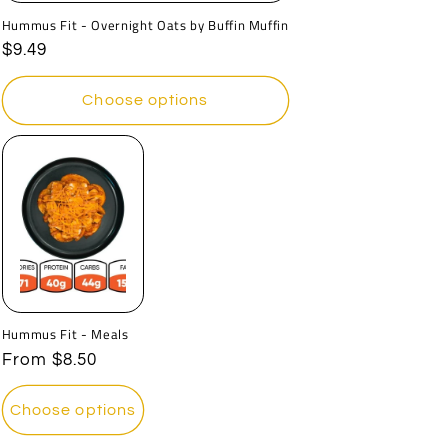
Hummus Fit - Overnight Oats by Buffin Muffin
Regular
$9.49
price
Choose options
Hummus Fit - Meals
Regular
From
$8.50
price
Choose options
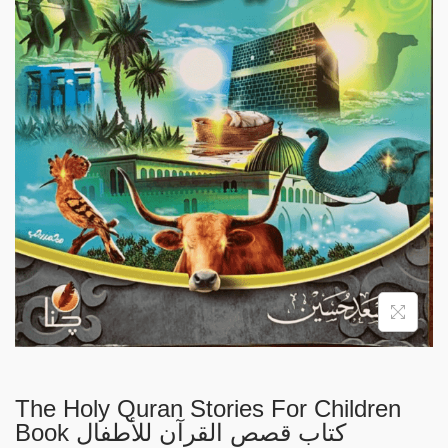
i
o
n
The Holy Quran Stories For Children
Book كتاب قصص القرآن للأطفال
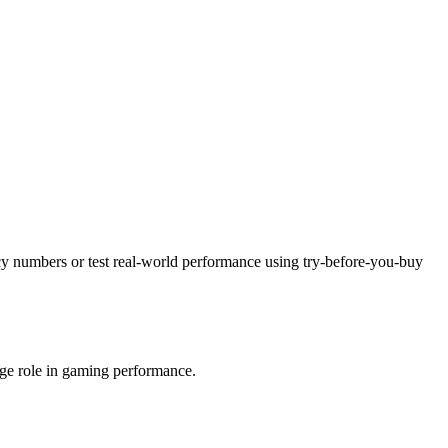
ncy numbers or test real-world performance using try-before-you-buy
uge role in gaming performance.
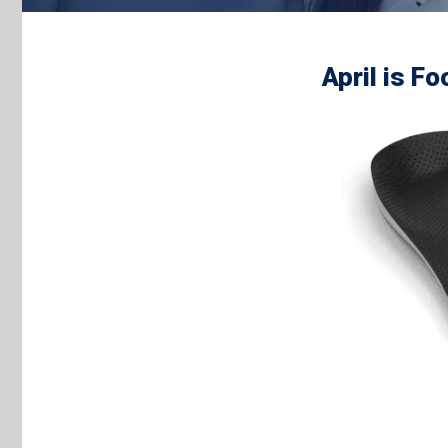
April is F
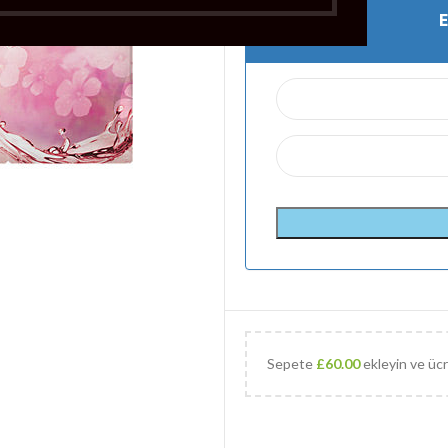
Sepete
£
60.00
ekleyin ve ücr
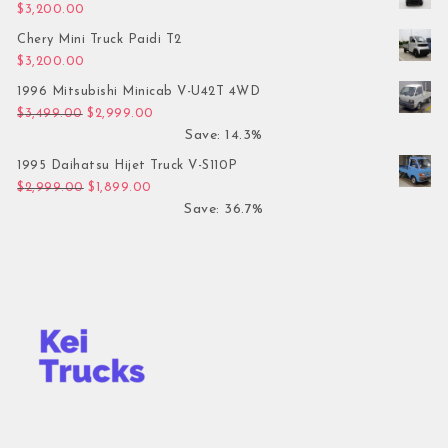
$
3,200.00
Chery Mini Truck Paidi T2
$
3,200.00
1996 Mitsubishi Minicab V-U42T 4WD
Original price was: $3,499.00.
Current price is: $2,999.00.
$
3,499.00
$
2,999.00
Save: 14.3%
1995 Daihatsu Hijet Truck V-S110P
Original price was: $2,999.00.
Current price is: $1,899.00.
$
2,999.00
$
1,899.00
Save: 36.7%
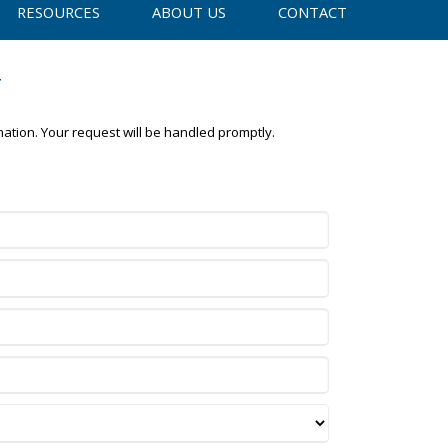
RESOURCES
ABOUT US
CONTACT
y
mation. Your request will be handled promptly.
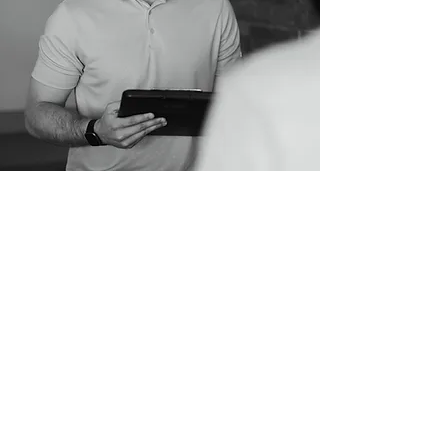
Report of Findings
At your second visit, Dr. Jarod will
provide more information about
chiropractic, our approach to care,
and our expectations for your care.
He will walk you through the findings
that were obtained from your initial
visit and lay out individualized care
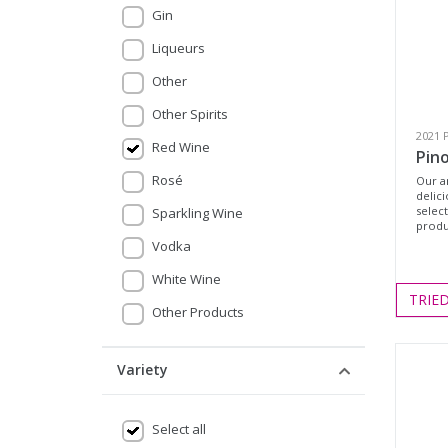
Gin
Liqueurs
Other
Other Spirits
2021 
Red Wine
Pino
Rosé
Our a
delic
selec
Sparkling Wine
produc
Vodka
White Wine
TRIE
Other Products
Variety
Select all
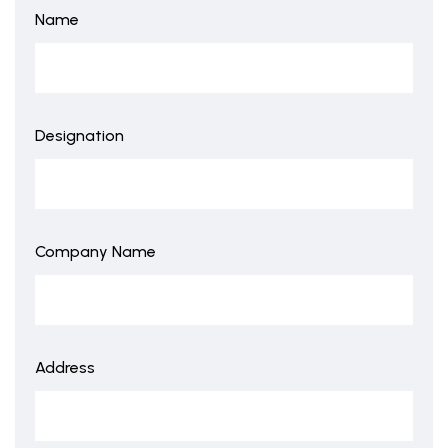
Name
Designation
Company Name
Address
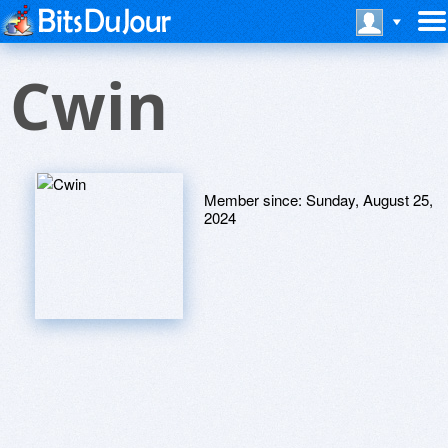
Cwin
Member since:
Sunday, August 25,
2024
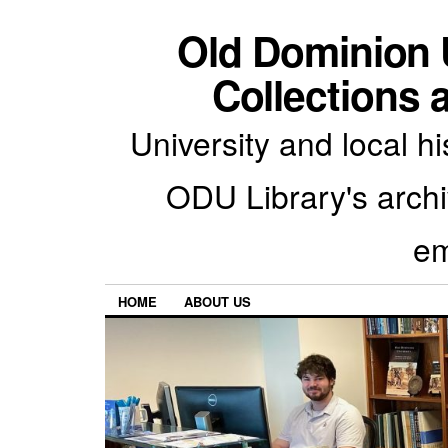
Old Dominion U
Collections 
University and local h
ODU Library's archiv
em
HOME
ABOUT US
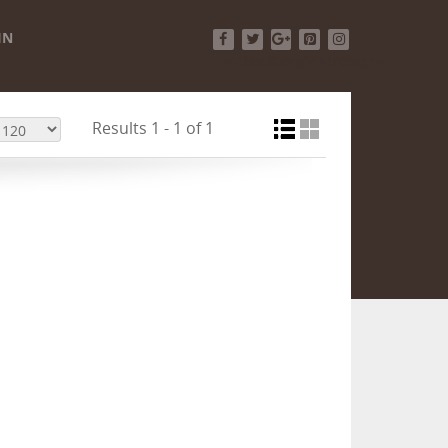
IN
Facebook
Twitter
Google+
Pinterest
Instagram
Results 1 - 1 of 1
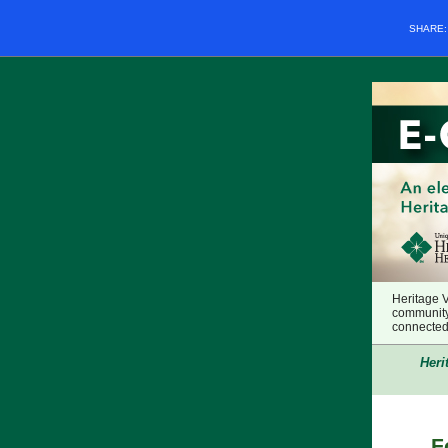
SHARE
Heritage 
community
connected 
Heri
F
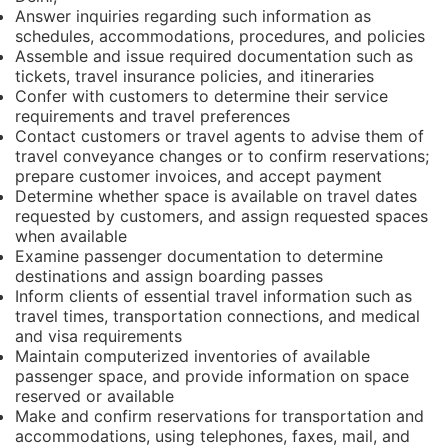
Answer inquiries regarding such information as
schedules, accommodations, procedures, and policies
Assemble and issue required documentation such as
tickets, travel insurance policies, and itineraries
Confer with customers to determine their service
requirements and travel preferences
Contact customers or travel agents to advise them of
travel conveyance changes or to confirm reservations;
prepare customer invoices, and accept payment
Determine whether space is available on travel dates
requested by customers, and assign requested spaces
when available
Examine passenger documentation to determine
destinations and assign boarding passes
Inform clients of essential travel information such as
travel times, transportation connections, and medical
and visa requirements
Maintain computerized inventories of available
passenger space, and provide information on space
reserved or available
Make and confirm reservations for transportation and
accommodations, using telephones, faxes, mail, and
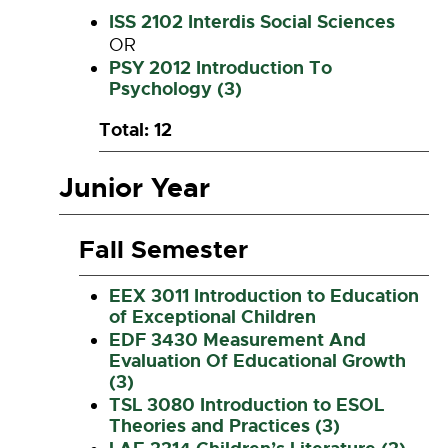
ISS 2102 Interdis Social Sciences
OR
PSY 2012 Introduction To
Psychology (3)
Total: 12
Junior Year
Fall Semester
EEX 3011 Introduction to Education
of Exceptional Children
EDF 3430 Measurement And
Evaluation Of Educational Growth
(3)
TSL 3080 Introduction to ESOL
Theories and Practices (3)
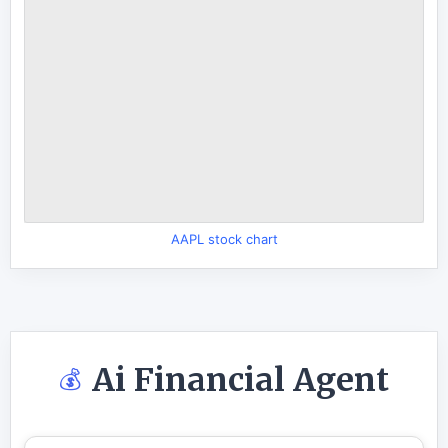
AAPL stock chart
Ai Financial Agent
💰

+++

Try it: Within the material above, copy exactly the lines from the line that holds "Assemble and issue" up to and including the line that holds "destinations and assign boarding passes".

Your response:
Assemble and issue required documentation such as
tickets, travel insurance policies, and itineraries
Confer with customers to determine their service
requirements and travel preferences
Contact customers or travel agents to advise them of
travel conveyance changes or to confirm reservations;
prepare customer invoices, and accept payment
Determine whether space is available on travel dates
requested by customers, and assign requested spaces
when available
Examine passenger documentation to determine
destinations and assign boarding passes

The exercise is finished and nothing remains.